Reporting on the "Politics of Conspiracy" convention at BU, contributing editor Sid Blumenthal and books editor R.D. Rosen reflected on the political uses of assassination.

"The death of President Kennedy is no mere whodunit; the murder was perhaps the crucial event in recent American politics. JFK's tentative moves to establish détente with the Soviet Union, draw back from Vietnam involvement, and stifle CIA covert activity were superseded after his killing by a less ambiguous policy. The outcome of a decade of high-level murders has been Johnson, Nixon, and Ford. Assassination has become as important a part of the political process as presidential nominating conventions; the murders have effectively been nominations by proxy. This brutal transfer of power and the constellation of mysteries that surround it remain unresolved as America approaches its Bicentennial election."





Back in fashion
years ago:
February 11, 1970

Columnist Joanna Frix was ahead of her time in discovering "retro."
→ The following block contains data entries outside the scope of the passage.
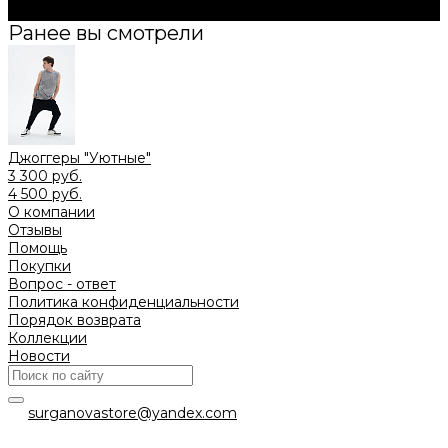
Подписаться
Ранее вы смотрели
Джоггеры "Уютные"
3 300 руб.
4 500 руб.
О компании
Отзывы
Помощь
Покупки
Вопрос - ответ
Политика конфиденциальности
Порядок возврата
Коллекции
Новости
surganovastore@yandex.com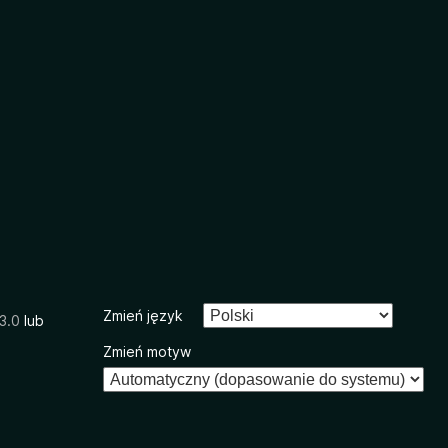
Zmień język
3.0
lub
Zmień motyw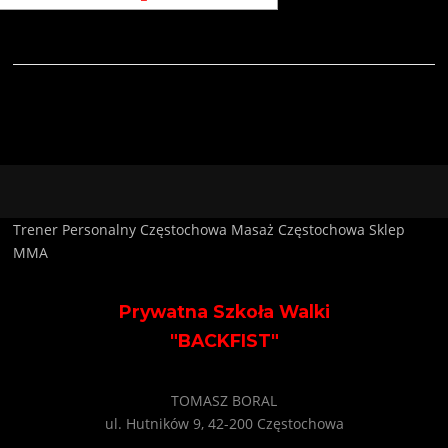
Trener Personalny Częstochowa
Masaż Częstochowa
Sklep
MMA
Prywatna Szkoła Walki
"BACKFIST"
TOMASZ BORAL
ul. Hutników 9, 42-200 Częstochowa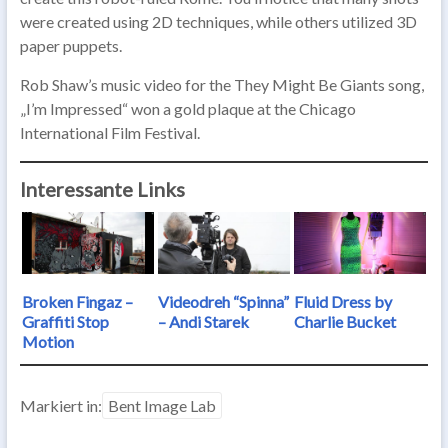
were created using 2D techniques, while others utilized 3D
paper puppets.
Rob Shaw’s music video for the They Might Be Giants song,
„I’m Impressed“ won a gold plaque at the Chicago
International Film Festival.
Interessante Links
Broken Fingaz –
Videodreh “Spinna”
Fluid Dress by
Graffiti Stop
– Andi Starek
Charlie Bucket
Motion
Markiert in:
Bent Image Lab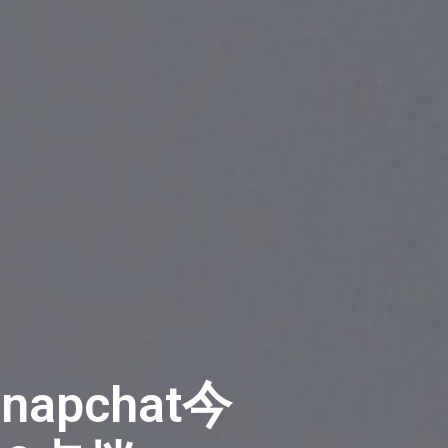
pchat今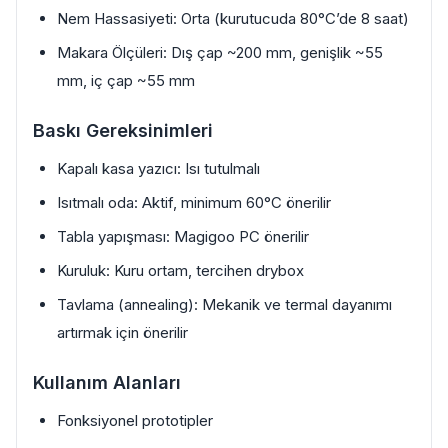
Nem Hassasiyeti: Orta (kurutucuda 80°C’de 8 saat)
Makara Ölçüleri: Dış çap ~200 mm, genişlik ~55
mm, iç çap ~55 mm
Baskı Gereksinimleri
Kapalı kasa yazıcı: Isı tutulmalı
Isıtmalı oda: Aktif, minimum 60°C önerilir
Tabla yapışması: Magigoo PC önerilir
Kuruluk: Kuru ortam, tercihen drybox
Tavlama (annealing): Mekanik ve termal dayanımı
artırmak için önerilir
Kullanım Alanları
Fonksiyonel prototipler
"The trend toward individuality . . . appears to be leading fashion into a healthy spirit of revitalization. Ironically enough, this new bend is actually a reflection of nostalgia for the past. The charisma of the age that produced genuine love goddesses of the Bette Davis, Joan Crawford, or Rita Hayworth ilk who could radiate sex with their clothes on to real he-men like Bogart, Gable, or Cagney had sold millions of posters and induced thousands of the inspired to search thrift shops and attics for remnants of that more confident age."





Where are they now?

Carly Carioli is events editor of the Boston Phoenix. Carolyn Clay is theater editor of the Boston Phoenix. Michael Gee is a sports columnist for the Boston Herald. Sid Blumenthal is a political consultant. R.D. Rosen is an award-winning mystery novelist.